The request:
Reproduce the data below, substituting "vernacular name" for each occurrence of "common name" and leaving everything else unchanged.

Listed records:
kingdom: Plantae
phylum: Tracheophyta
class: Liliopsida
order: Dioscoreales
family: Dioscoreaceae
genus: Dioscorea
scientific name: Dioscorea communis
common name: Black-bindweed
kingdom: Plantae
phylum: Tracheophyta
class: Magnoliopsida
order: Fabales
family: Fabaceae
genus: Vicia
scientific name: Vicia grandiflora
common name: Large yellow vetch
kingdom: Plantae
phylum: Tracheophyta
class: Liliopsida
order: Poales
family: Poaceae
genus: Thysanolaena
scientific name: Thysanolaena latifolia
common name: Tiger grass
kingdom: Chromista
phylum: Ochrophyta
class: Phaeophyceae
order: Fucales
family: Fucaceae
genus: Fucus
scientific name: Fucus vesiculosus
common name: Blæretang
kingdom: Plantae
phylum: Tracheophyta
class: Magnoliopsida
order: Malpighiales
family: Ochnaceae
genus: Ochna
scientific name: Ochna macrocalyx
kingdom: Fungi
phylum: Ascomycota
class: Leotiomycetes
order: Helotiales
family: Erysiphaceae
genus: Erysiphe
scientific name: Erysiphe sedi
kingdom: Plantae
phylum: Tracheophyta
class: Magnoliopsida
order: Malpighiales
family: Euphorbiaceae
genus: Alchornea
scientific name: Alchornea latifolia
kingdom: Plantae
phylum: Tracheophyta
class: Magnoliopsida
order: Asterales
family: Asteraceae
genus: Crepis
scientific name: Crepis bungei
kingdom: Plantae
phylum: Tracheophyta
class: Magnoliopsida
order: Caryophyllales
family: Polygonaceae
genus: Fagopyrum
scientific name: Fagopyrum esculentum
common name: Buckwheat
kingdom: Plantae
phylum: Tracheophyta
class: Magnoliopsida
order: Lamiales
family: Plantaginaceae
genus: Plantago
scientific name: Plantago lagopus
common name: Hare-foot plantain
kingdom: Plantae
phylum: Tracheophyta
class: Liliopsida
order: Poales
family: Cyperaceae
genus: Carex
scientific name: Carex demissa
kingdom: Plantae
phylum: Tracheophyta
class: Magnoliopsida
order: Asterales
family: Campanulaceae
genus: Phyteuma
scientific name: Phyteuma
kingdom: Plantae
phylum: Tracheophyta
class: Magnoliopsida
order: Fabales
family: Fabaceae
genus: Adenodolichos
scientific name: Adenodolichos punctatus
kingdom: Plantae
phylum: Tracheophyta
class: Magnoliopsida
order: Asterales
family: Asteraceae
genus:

The response:
kingdom: Plantae
phylum: Tracheophyta
class: Liliopsida
order: Dioscoreales
family: Dioscoreaceae
genus: Dioscorea
scientific name: Dioscorea communis
vernacular name: Black-bindweed
kingdom: Plantae
phylum: Tracheophyta
class: Magnoliopsida
order: Fabales
family: Fabaceae
genus: Vicia
scientific name: Vicia grandiflora
vernacular name: Large yellow vetch
kingdom: Plantae
phylum: Tracheophyta
class: Liliopsida
order: Poales
family: Poaceae
genus: Thysanolaena
scientific name: Thysanolaena latifolia
vernacular name: Tiger grass
kingdom: Chromista
phylum: Ochrophyta
class: Phaeophyceae
order: Fucales
family: Fucaceae
genus: Fucus
scientific name: Fucus vesiculosus
vernacular name: Blæretang
kingdom: Plantae
phylum: Tracheophyta
class: Magnoliopsida
order: Malpighiales
family: Ochnaceae
genus: Ochna
scientific name: Ochna macrocalyx
kingdom: Fungi
phylum: Ascomycota
class: Leotiomycetes
order: Helotiales
family: Erysiphaceae
genus: Erysiphe
scientific name: Erysiphe sedi
kingdom: Plantae
phylum: Tracheophyta
class: Magnoliopsida
order: Malpighiales
family: Euphorbiaceae
genus: Alchornea
scientific name: Alchornea latifolia
kingdom: Plantae
phylum: Tracheophyta
class: Magnoliopsida
order: Asterales
family: Asteraceae
genus: Crepis
scientific name: Crepis bungei
kingdom: Plantae
phylum: Tracheophyta
class: Magnoliopsida
order: Caryophyllales
family: Polygonaceae
genus: Fagopyrum
scientific name: Fagopyrum esculentum
vernacular name: Buckwheat
kingdom: Plantae
phylum: Tracheophyta
class: Magnoliopsida
order: Lamiales
family: Plantaginaceae
genus: Plantago
scientific name: Plantago lagopus
vernacular name: Hare-foot plantain
kingdom: Plantae
phylum: Tracheophyta
class: Liliopsida
order: Poales
family: Cyperaceae
genus: Carex
scientific name: Carex demissa
kingdom: Plantae
phylum: Tracheophyta
class: Magnoliopsida
order: Asterales
family: Campanulaceae
genus: Phyteuma
scientific name: Phyteuma
kingdom: Plantae
phylum: Tracheophyta
class: Magnoliopsida
order: Fabales
family: Fabaceae
genus: Adenodolichos
scientific name: Adenodolichos punctatus
kingdom: Plantae
phylum: Tracheophyta
class: Magnoliopsida
order: Asterales
family: Asteraceae
genus:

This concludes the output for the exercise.